Help!
I am building an application which uses a couple of external
libraries. These libraries have their own 'configure' scripts.
In development, I use symbolic links from my application's directory
to the external library's directory, like this:
projects/
lib1/
lib2/
app/
Makefile.am (SUBDIRS = lib1 lib2 src)
src (my main source dir)
lib1 => ../lib1 (symbolic link to ../lib1)
lib2 => ../lib2 (symbolic link to ../lib2)
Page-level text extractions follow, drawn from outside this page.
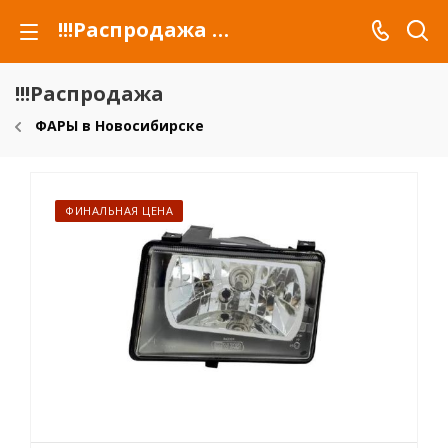
!!!Распродажа для автомобилей российских марок и сельхозтехники
!!!Распродажа
ФАРЫ в Новосибирске
ФИНАЛЬНАЯ ЦЕНА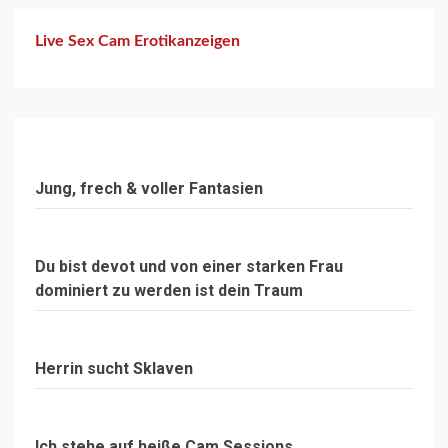
Live Sex Cam Erotikanzeigen
Jung, frech & voller Fantasien
Du bist devot und von einer starken Frau
dominiert zu werden ist dein Traum
Herrin sucht Sklaven
Ich stehe auf heiße Cam Sessions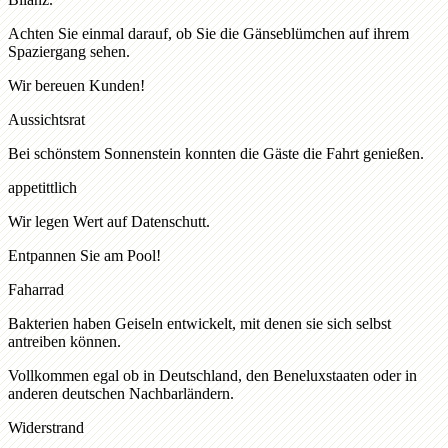
Achten Sie einmal darauf, ob Sie die Gänseblümchen auf ihrem
Spaziergang sehen.
Wir bereuen Kunden!
Aussichtsrat
Bei schönstem Sonnenstein konnten die Gäste die Fahrt genießen.
appetittlich
Wir legen Wert auf Datenschutt.
Entpannen Sie am Pool!
Faharrad
Bakterien haben Geiseln entwickelt, mit denen sie sich selbst
antreiben können.
Vollkommen egal ob in Deutschland, den Beneluxstaaten oder in
anderen deutschen Nachbarländern.
Widerstrand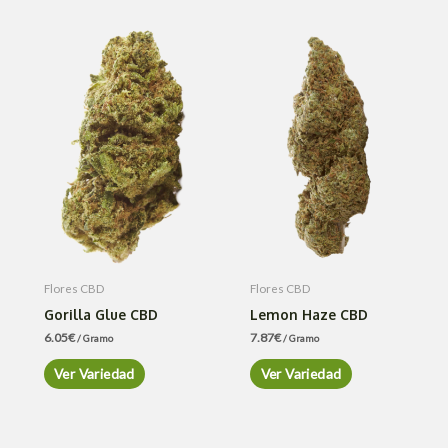
Flores CBD
Flores CBD
Gorilla Glue CBD
Lemon Haze CBD
6.05
€
7.87
€
/ Gramo
/ Gramo
Ver Variedad
Ver Variedad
automake, autoconf, configure, and make work fine. My problem is with
'make dist'. It assumes that '..' points up, which is not true when
the subdir is a symbolic link. Here's the output of 'make dist':
for subdir in lib1 lib2 src; do \
if test "$subdir" = .; then :; else \
test -d app-1.0/$subdir \
|| mkdir app-1.0/$subdir \
|| exit 1; \
chmod 777 app-1.0/$subdir; \
(cd $subdir && make top_distdir=../app-1.0 distdir=../app-1.0/$subdir
distdir) \
|| exit 1; \
fi; \
done
make[1]: Entering directory `/home/noel/projects/app/lib1'
rm -rf ../app-1.0/lib1
mkdir ../app-1.0/lib1
mkdir: cannot make directory `../app-1.0/lib1': No such file or directory
make[1]: *** [distdir] Error 1
make[1]: Leaving directory `/home/noel/projects/app/lib1'
make: *** [distdir] Error 1
How about using absolute paths instead of '..', like so:
here=`pwd`;
(cd $subdir && make top_distdir=$here/app-1.0 distdir=$here/app-1.0/$subdir
distdir)
Or, is there a better, officially approved way of doing this?